LAWS(APH)-1960-9-10

V R VENUGOPAL Vs. T PANKAJAM

Decided On September 14, 1960
V.R.VENUGOPAL Appellant
V/S
T.PANKAJAM Respondents

JUDGEMENT

(1.) Miss T. Pankajam filed a private complaint against one V. R. Venugopal charging the latter with having committed offence under Section 417 I. P. C. in the court of the Vlth City Magistrate, Hyderabad. The learned Magistrate took the case on file under Section 417 I. P. C. The Advocate for [the accused in the trial court raised certain preliminary objection about jurisdiction and contended that the accused should be discharged straightway. The learned trial Magistrate considered the pre-liminary objection and passed an order dated 13-1-1960 holding that her court had jurisdiction to try the case and that there was no need to discharge the accused at that stage. The accused filed Criminal R. p. No. 53 of 1960 against that order in the Court of the Chief City Magistrate-Additional Sessions Judge, Hyderabad. The latter dismissed the revision petition, observing as follows: "It is only the High Court that can interfere with the orders passed regarding jurisdiction of the Court. Hence, the petitioner should approach the High Court to set aside the order of the lower court if he is entitled to get it set aside. Thereupon, the accused has filed this petition praying that the order of the two lower courts be set aside and the complaint be dismissed.

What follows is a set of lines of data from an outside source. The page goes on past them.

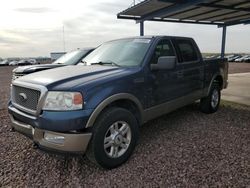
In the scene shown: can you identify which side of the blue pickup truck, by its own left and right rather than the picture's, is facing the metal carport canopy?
back

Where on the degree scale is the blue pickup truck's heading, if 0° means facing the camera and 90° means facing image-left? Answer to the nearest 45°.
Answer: approximately 45°
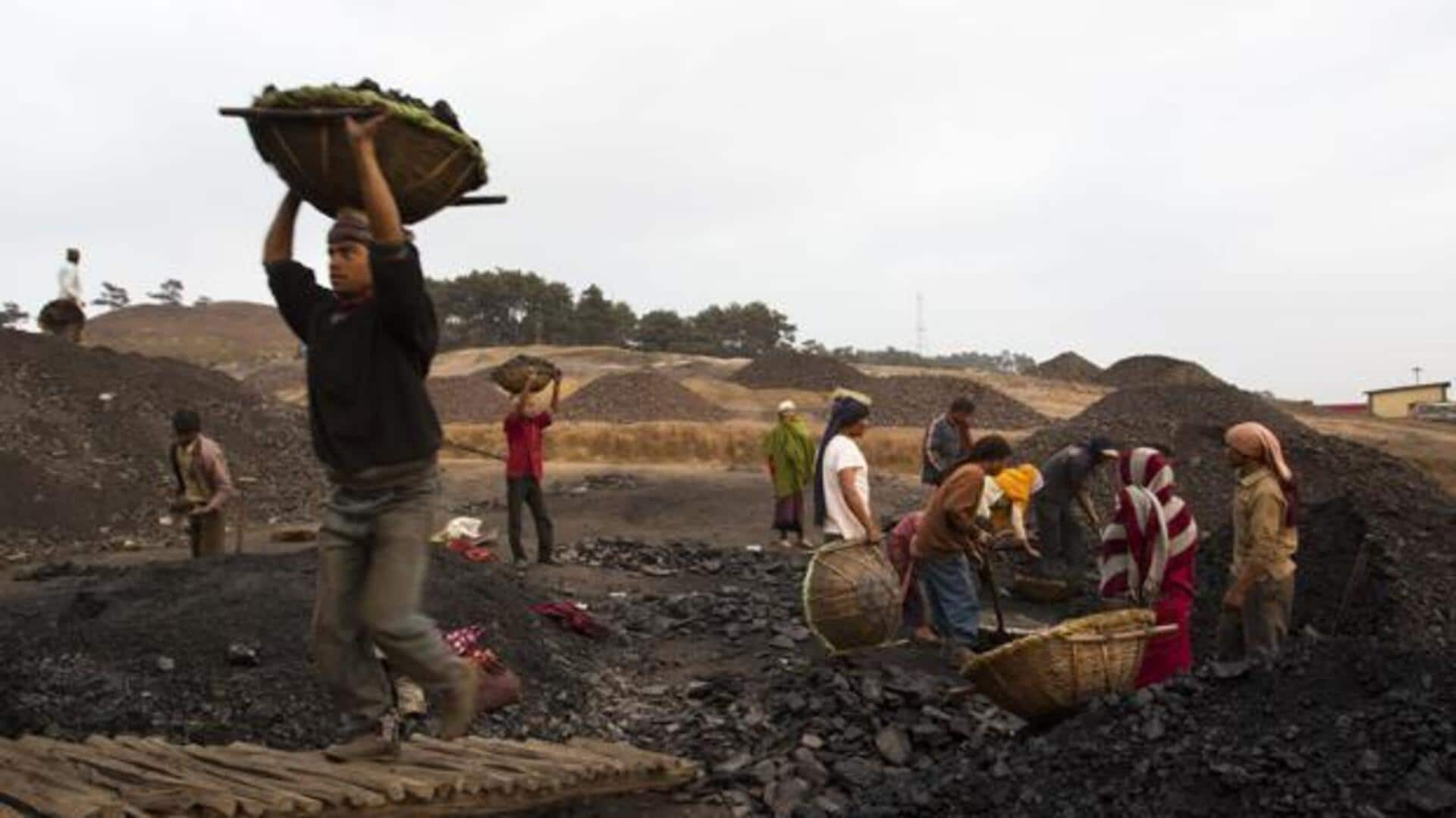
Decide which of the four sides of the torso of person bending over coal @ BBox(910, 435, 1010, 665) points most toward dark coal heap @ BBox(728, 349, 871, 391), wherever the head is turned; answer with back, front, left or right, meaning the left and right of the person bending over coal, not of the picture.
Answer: left

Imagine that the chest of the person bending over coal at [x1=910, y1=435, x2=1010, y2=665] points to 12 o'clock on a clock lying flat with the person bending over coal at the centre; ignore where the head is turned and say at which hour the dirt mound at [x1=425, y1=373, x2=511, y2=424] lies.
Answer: The dirt mound is roughly at 8 o'clock from the person bending over coal.

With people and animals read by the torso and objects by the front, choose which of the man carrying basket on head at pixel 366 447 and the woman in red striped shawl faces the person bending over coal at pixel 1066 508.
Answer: the woman in red striped shawl

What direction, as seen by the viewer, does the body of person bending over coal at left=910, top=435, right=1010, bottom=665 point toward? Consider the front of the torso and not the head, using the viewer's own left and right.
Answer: facing to the right of the viewer

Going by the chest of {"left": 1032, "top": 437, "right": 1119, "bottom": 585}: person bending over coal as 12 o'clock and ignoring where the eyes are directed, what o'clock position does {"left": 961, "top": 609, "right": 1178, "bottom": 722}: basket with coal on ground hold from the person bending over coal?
The basket with coal on ground is roughly at 3 o'clock from the person bending over coal.

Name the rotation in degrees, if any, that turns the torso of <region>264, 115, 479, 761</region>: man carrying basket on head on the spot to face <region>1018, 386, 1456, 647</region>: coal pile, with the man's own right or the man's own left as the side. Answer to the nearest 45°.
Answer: approximately 180°

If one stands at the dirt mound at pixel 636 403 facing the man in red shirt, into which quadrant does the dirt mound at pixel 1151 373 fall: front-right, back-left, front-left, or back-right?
back-left

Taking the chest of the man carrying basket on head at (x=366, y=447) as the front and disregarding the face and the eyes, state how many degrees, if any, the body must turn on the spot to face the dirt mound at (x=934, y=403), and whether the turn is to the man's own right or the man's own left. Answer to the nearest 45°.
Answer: approximately 180°
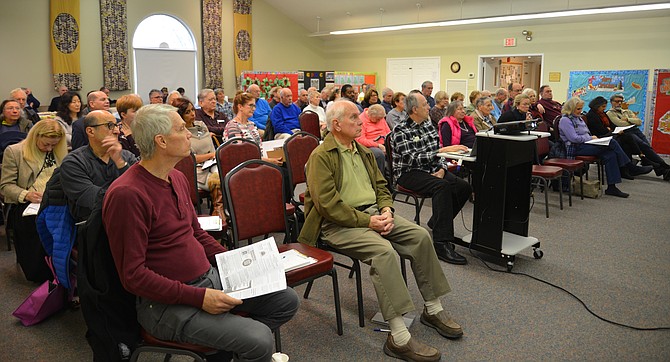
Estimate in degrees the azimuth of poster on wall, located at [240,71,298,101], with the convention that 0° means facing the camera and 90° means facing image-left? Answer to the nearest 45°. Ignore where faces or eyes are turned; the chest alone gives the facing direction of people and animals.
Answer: approximately 0°

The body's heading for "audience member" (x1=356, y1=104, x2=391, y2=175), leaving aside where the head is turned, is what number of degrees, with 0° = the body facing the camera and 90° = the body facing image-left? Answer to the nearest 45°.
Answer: approximately 315°

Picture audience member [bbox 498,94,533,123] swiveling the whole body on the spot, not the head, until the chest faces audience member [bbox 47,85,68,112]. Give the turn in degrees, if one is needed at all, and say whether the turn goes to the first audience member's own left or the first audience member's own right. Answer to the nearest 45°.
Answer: approximately 135° to the first audience member's own right

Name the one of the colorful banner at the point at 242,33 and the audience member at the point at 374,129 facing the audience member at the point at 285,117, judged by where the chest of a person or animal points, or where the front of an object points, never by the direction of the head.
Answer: the colorful banner

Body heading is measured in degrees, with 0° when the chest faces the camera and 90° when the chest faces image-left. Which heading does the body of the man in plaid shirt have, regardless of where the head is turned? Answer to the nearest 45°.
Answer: approximately 315°

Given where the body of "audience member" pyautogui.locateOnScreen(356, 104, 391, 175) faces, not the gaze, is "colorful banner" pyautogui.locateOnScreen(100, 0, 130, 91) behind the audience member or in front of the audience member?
behind

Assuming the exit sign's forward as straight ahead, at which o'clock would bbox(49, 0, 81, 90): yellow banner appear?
The yellow banner is roughly at 2 o'clock from the exit sign.

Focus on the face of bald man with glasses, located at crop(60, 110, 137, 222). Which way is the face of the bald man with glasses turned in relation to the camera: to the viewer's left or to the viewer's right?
to the viewer's right

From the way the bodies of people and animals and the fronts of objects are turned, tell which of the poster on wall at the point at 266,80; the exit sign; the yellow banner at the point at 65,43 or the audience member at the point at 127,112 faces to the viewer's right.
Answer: the audience member
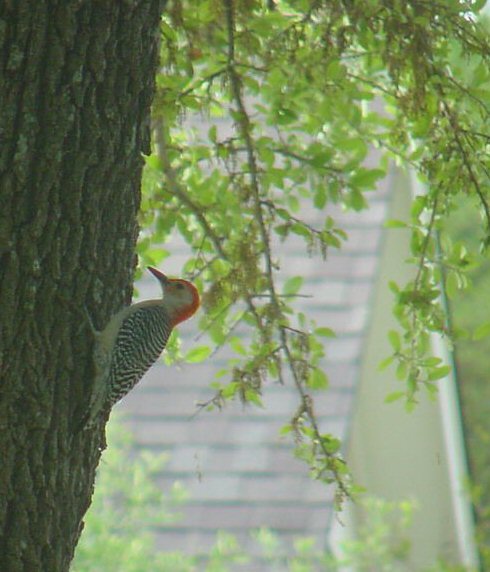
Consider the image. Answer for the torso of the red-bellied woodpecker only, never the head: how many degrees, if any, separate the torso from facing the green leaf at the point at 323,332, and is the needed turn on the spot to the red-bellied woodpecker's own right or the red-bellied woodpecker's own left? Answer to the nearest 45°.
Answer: approximately 180°

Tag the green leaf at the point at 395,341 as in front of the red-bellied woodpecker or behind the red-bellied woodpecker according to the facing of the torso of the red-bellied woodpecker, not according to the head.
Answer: behind

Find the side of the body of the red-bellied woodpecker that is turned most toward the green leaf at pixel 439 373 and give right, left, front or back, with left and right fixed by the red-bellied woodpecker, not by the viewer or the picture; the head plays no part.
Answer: back

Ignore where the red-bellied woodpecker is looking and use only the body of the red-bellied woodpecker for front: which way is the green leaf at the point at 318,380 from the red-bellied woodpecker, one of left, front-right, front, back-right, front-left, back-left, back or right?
back

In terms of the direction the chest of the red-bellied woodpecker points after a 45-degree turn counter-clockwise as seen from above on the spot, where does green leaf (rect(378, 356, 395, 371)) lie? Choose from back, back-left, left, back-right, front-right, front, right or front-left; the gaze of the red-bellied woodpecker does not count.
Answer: back-left

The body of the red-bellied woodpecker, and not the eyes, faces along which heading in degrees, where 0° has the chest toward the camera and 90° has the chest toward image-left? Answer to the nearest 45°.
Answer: approximately 90°
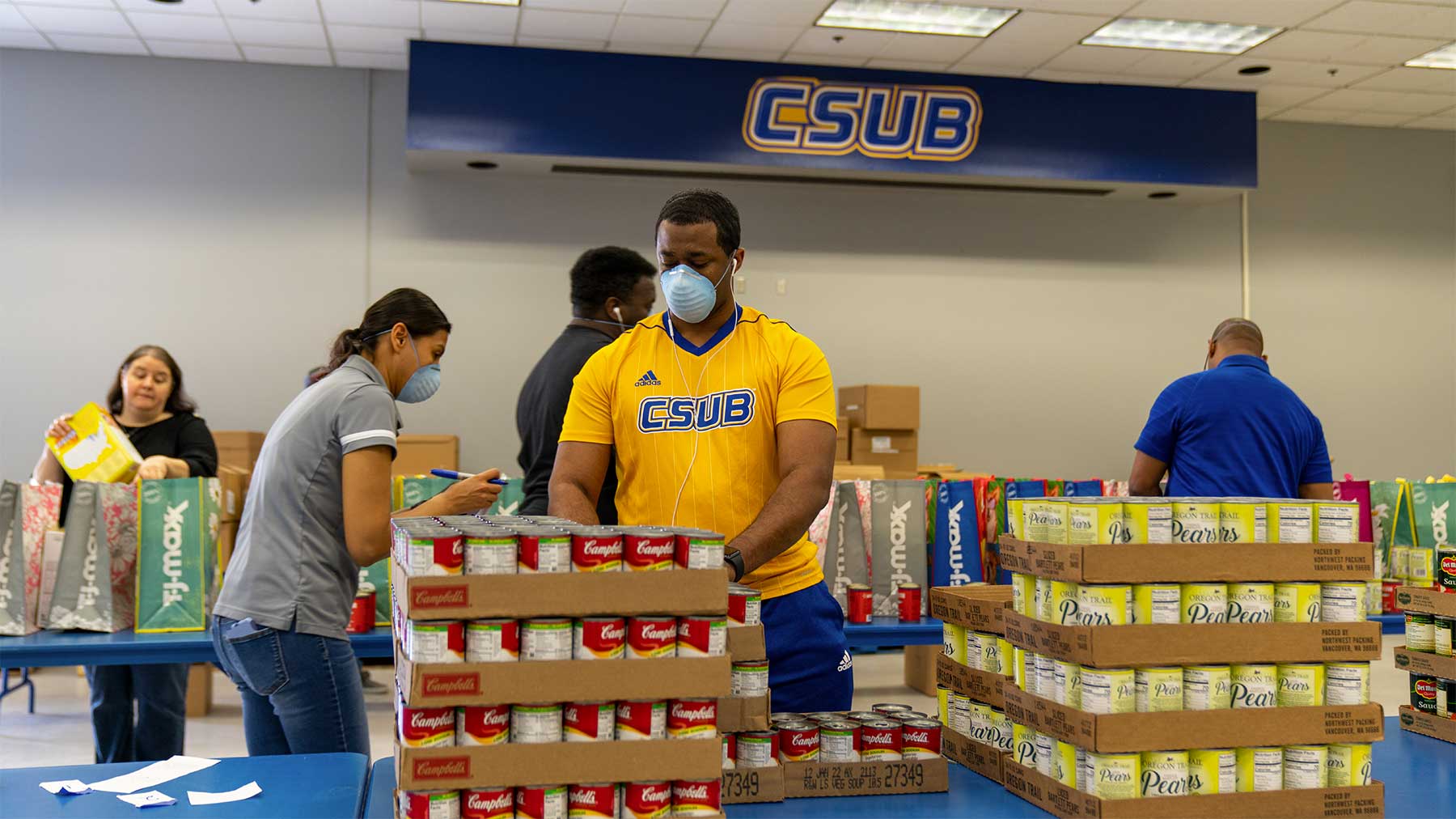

(2.) The allegations in the complaint in brief are as follows : The accused was working as a Demonstrator in the Government Arts College, Engineering College etc., at Anantapur from 1949 to 1953. He was unmarried. He made friends with the complainant who was an unmarried young woman and a B. A. B. T. and was working as a school assistant in the Government Girls School at Anantapur from 1950 to March 1954. The accused promised to marry her and wanted her to have sexual relations with him. The complainant believed those promises and yielded to his request and began to live in unmarried intimacy with him. All the same, she was frequently reminding him about the promise of the marriage and asking him to marry her. The accused was repeating his promises and reaffirming them but, at the same time, postponing the marriage on some pretext or other. This unmarried intimacy between the two unmarried people which started at Anantapur continued even after the accused went away on transfer from Anantapur to Madras in August 1953 and even after the complainant was transferred from nantapur to Kurnool, in March 1954. In February 1957, the accused joined as a senior Research Scholar in Kodaikanal Observatory. Then also, the complainant importuned the accused to marry her but the accused asked for more time by representing that he had entered into a bond with the Govt. of India and that he would have to pay Rs. 3,000.00 to the Government if he married.

(3.) The accused further induced the complainant to lend him various sums of money on various dates, amounting to over Rs. 3,000.00 (as stated in para 3 of her complaint) by representing to her that he would surely marry her and repay the same after his course at Kodaikanal was finished.